HOK Lecture in Sustainable Design at U.Va. School of Architecture Nov. 1

October 11, 2010 — Lawrence Scarpa will give the HOK Lecture in Sustainable Design at the University of Virginia's School of Architecture on Nov. 1, from 5:30 to 6:30 p.m., in Campbell Hall, room 153. Scarpa's lecture is titled, "Ordinary and Extraordinary."

Scarpa is a principal in Brooks + Scarpa Architects (formerly Pugh + Scarpa), an architecture, engineering, interior design and planning firm based in Santa Monica, Calif. Over the last 10 years, Scarpa's firm has received more than 50 major design awards, notably 16 National American Institute of Architect Awards, including the 2010 Architecture Firm Award.

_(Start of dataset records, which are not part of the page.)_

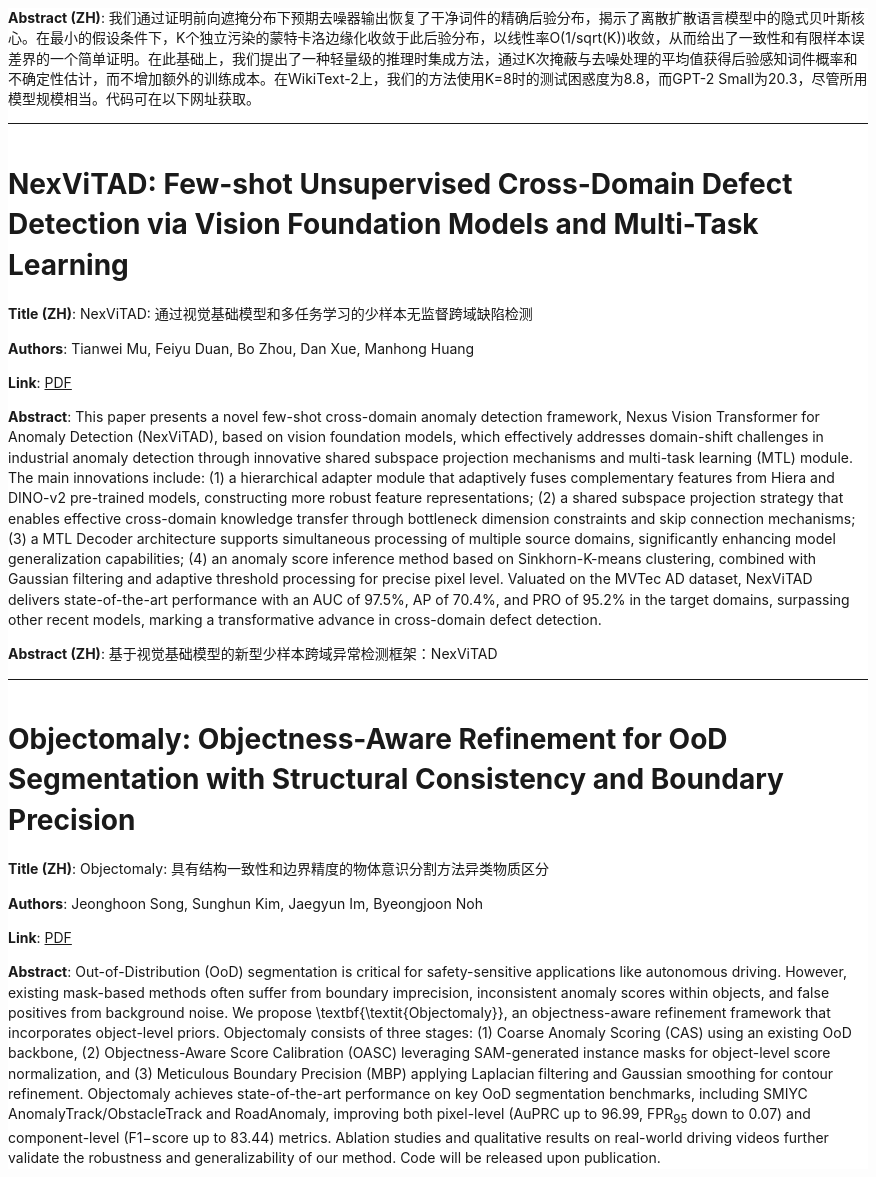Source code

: **Abstract (ZH)**: 我们通过证明前向遮掩分布下预期去噪器输出恢复了干净词件的精确后验分布，揭示了离散扩散语言模型中的隐式贝叶斯核心。在最小的假设条件下，K个独立污染的蒙特卡洛边缘化收敛于此后验分布，以线性率O(1/sqrt(K))收敛，从而给出了一致性和有限样本误差界的一个简单证明。在此基础上，我们提出了一种轻量级的推理时集成方法，通过K次掩蔽与去噪处理的平均值获得后验感知词件概率和不确定性估计，而不增加额外的训练成本。在WikiText-2上，我们的方法使用K=8时的测试困惑度为8.8，而GPT-2 Small为20.3，尽管所用模型规模相当。代码可在以下网址获取。 

---
# NexViTAD: Few-shot Unsupervised Cross-Domain Defect Detection via Vision Foundation Models and Multi-Task Learning 

**Title (ZH)**: NexViTAD: 通过视觉基础模型和多任务学习的少样本无监督跨域缺陷检测 

**Authors**: Tianwei Mu, Feiyu Duan, Bo Zhou, Dan Xue, Manhong Huang  

**Link**: [PDF](https://arxiv.org/pdf/2507.07579)  

**Abstract**: This paper presents a novel few-shot cross-domain anomaly detection framework, Nexus Vision Transformer for Anomaly Detection (NexViTAD), based on vision foundation models, which effectively addresses domain-shift challenges in industrial anomaly detection through innovative shared subspace projection mechanisms and multi-task learning (MTL) module. The main innovations include: (1) a hierarchical adapter module that adaptively fuses complementary features from Hiera and DINO-v2 pre-trained models, constructing more robust feature representations; (2) a shared subspace projection strategy that enables effective cross-domain knowledge transfer through bottleneck dimension constraints and skip connection mechanisms; (3) a MTL Decoder architecture supports simultaneous processing of multiple source domains, significantly enhancing model generalization capabilities; (4) an anomaly score inference method based on Sinkhorn-K-means clustering, combined with Gaussian filtering and adaptive threshold processing for precise pixel level. Valuated on the MVTec AD dataset, NexViTAD delivers state-of-the-art performance with an AUC of 97.5%, AP of 70.4%, and PRO of 95.2% in the target domains, surpassing other recent models, marking a transformative advance in cross-domain defect detection. 

**Abstract (ZH)**: 基于视觉基础模型的新型少样本跨域异常检测框架：NexViTAD 

---
# Objectomaly: Objectness-Aware Refinement for OoD Segmentation with Structural Consistency and Boundary Precision 

**Title (ZH)**: Objectomaly: 具有结构一致性和边界精度的物体意识分割方法异类物质区分 

**Authors**: Jeonghoon Song, Sunghun Kim, Jaegyun Im, Byeongjoon Noh  

**Link**: [PDF](https://arxiv.org/pdf/2507.07460)  

**Abstract**: Out-of-Distribution (OoD) segmentation is critical for safety-sensitive applications like autonomous driving. However, existing mask-based methods often suffer from boundary imprecision, inconsistent anomaly scores within objects, and false positives from background noise. We propose \textbf{\textit{Objectomaly}}, an objectness-aware refinement framework that incorporates object-level priors. Objectomaly consists of three stages: (1) Coarse Anomaly Scoring (CAS) using an existing OoD backbone, (2) Objectness-Aware Score Calibration (OASC) leveraging SAM-generated instance masks for object-level score normalization, and (3) Meticulous Boundary Precision (MBP) applying Laplacian filtering and Gaussian smoothing for contour refinement. Objectomaly achieves state-of-the-art performance on key OoD segmentation benchmarks, including SMIYC AnomalyTrack/ObstacleTrack and RoadAnomaly, improving both pixel-level (AuPRC up to 96.99, FPR$_{95}$ down to 0.07) and component-level (F1$-$score up to 83.44) metrics. Ablation studies and qualitative results on real-world driving videos further validate the robustness and generalizability of our method. Code will be released upon publication.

In 2010, Pugh + Scarpa received the AIA National and California Council Firm Award.

The work of Brooks + Scarpa is driven by Scarpa's design vision of making the ordinary extraordinary by using everyday materials in inventive and unusual ways. They are known for rethinking the way things normally get done, from materials to form, construction, even financing.

"This produces entirely inventive work that is quite difficult to categorize. It is environmentally sustainable, but not 'sustainable design'; it employs new materials, digital practices and technologies, but is not 'tech' or 'digital'; it is socially and community conscious, but not politically correct. Rather, it is deeply rooted in conditions of the everyday, and works with our perception and preconceptions to allow us to see things in new ways," Scarpa said.

Scarpa has taught and lectured at numerous schools including the University of California, Los Angeles; University of Florida; Mississippi State University; and Southern California Institute of Architecture. He is also a co-founder of Livable Places Inc., a nonprofit development and public policy organization dedicated to building mixed-use housing on under-utilized and problematic parcels of land.

The HOK Lecture in Sustainable Design is funded by HOK, a Washington, D.C.-based sustainable design firm led by William Hellmuth, a 1975 graduate of the School of Architecture.